R.E.M.'s 14th album Accelerate (2008) was a hard-charging return to mid-'90s form, and right from the get-go too, with its loud electric guitar-propelled first few cuts recalling the Monster record. It also had a small share of gentle tunes as well.
The theme continues for album number 15, Collapse Into Now (2011). But, this one has some new wrinkles. Like its last release, Jacknife Lee worked with Michael Stipe, Peter Buck and Mike Mills on production, and once again, R.E.M. brought the loud rock to the masses, along with some folkier cuts to balance out the mood of the full-length. But spacey and experimental arrangements, and the old, reliable mandolin can be found on the new album too, which help differentiate it from Accelerate.

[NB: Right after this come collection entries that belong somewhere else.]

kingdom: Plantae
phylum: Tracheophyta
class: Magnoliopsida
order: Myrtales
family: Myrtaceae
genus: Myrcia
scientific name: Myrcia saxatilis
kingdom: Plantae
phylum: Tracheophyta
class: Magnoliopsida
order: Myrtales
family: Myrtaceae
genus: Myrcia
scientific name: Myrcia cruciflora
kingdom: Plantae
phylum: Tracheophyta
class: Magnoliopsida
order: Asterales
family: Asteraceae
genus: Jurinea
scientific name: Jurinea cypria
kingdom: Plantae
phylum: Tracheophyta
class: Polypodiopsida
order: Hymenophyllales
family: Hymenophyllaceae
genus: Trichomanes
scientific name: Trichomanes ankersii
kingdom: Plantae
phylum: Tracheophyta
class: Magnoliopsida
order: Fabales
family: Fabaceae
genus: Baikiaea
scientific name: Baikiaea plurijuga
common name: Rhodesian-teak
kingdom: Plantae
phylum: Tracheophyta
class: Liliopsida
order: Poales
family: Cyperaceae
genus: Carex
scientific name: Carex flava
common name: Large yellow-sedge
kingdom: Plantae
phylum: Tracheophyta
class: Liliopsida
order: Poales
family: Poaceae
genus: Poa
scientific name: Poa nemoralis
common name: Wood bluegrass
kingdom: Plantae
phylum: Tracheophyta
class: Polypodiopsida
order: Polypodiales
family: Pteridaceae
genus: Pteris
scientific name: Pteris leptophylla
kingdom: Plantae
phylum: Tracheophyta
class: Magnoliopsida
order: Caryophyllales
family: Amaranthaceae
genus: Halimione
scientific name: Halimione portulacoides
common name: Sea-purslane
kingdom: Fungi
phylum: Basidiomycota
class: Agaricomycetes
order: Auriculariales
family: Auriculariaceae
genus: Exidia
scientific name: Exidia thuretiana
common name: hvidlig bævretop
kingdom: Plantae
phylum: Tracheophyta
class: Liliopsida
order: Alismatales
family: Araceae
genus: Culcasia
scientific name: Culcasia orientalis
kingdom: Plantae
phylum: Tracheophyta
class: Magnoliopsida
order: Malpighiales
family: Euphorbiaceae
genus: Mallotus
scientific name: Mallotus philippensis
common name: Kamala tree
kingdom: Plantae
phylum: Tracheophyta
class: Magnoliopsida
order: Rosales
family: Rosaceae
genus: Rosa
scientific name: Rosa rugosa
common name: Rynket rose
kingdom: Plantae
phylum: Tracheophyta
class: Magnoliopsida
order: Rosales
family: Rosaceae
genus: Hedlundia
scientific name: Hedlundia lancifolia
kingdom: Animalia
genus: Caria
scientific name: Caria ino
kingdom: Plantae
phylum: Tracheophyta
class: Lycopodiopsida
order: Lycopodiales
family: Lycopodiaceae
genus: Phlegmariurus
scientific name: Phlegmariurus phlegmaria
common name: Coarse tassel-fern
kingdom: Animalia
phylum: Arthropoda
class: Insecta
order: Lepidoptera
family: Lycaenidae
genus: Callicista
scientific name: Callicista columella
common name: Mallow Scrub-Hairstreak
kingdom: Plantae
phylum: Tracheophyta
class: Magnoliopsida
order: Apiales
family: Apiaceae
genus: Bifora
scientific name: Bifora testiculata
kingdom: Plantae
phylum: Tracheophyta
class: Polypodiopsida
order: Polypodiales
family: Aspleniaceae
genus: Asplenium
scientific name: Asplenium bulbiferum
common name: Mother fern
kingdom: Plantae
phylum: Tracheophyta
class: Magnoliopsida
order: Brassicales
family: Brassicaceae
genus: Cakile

Stipe's hero, Patti Smith, who shared vocals duty with him on the 1996 single "E-Bow The Letter," returns to do guest backing vocals on lead-off track "Discoverer" and on album closer "Blue." The sludgy, vocally (by Stipe) rambling latter track actually ends with a reprise of "Discoverer" to close out Collapse Into Now. Perhaps the band did that so everyone can leave the listening experience feeling good about themselves, like a good movie ending with a feel-good scene, instead of an abrupt or strange one (which, in this analogy, "Blue" would have been for this album if not for the reprise of the top-notch first track).
In between the first and last tracks are plenty of other notable recordings. "Mine Smell Like Honey" is a pure, classic verse-chorus-verse rocker, backed always by bassist Mike Mills' high-end background vocals. The echoed vocals that support the clean acoustic-driven "Uberlin" recall "Drive," while the piano-led and personal "Walk It Back" has the type of simple, memorable chorus that just sticks with you long after the song is over.
The twinkling musical elements and delicate guitars of the forward-thinking and spacey "Every Day Is Yours To WIn" is another winner. It's not quite as classic as "Man On The Moon" but sounds like vintage R.E.M. nonetheless.
"Oh My Heart" is full band folk music (much like Accelerate's "Houston" and "Until The Day Is Done") but with a horn section and an accordion, the latter courtesy of longtime R.E.M. collaborator Scott McCaughey (of The Minus Five, The Baseball Project, etc.). He also plays guitars, the keys, and sings background vocals on the album. The track itself is bitter and sweet, with Stipe's dark, Hurricane Katrina-referencing lyrics like "The storm didn't kill me/the government changed" representing the former, and Buck's signature mandolin and the aforementioned other elements providing the latter.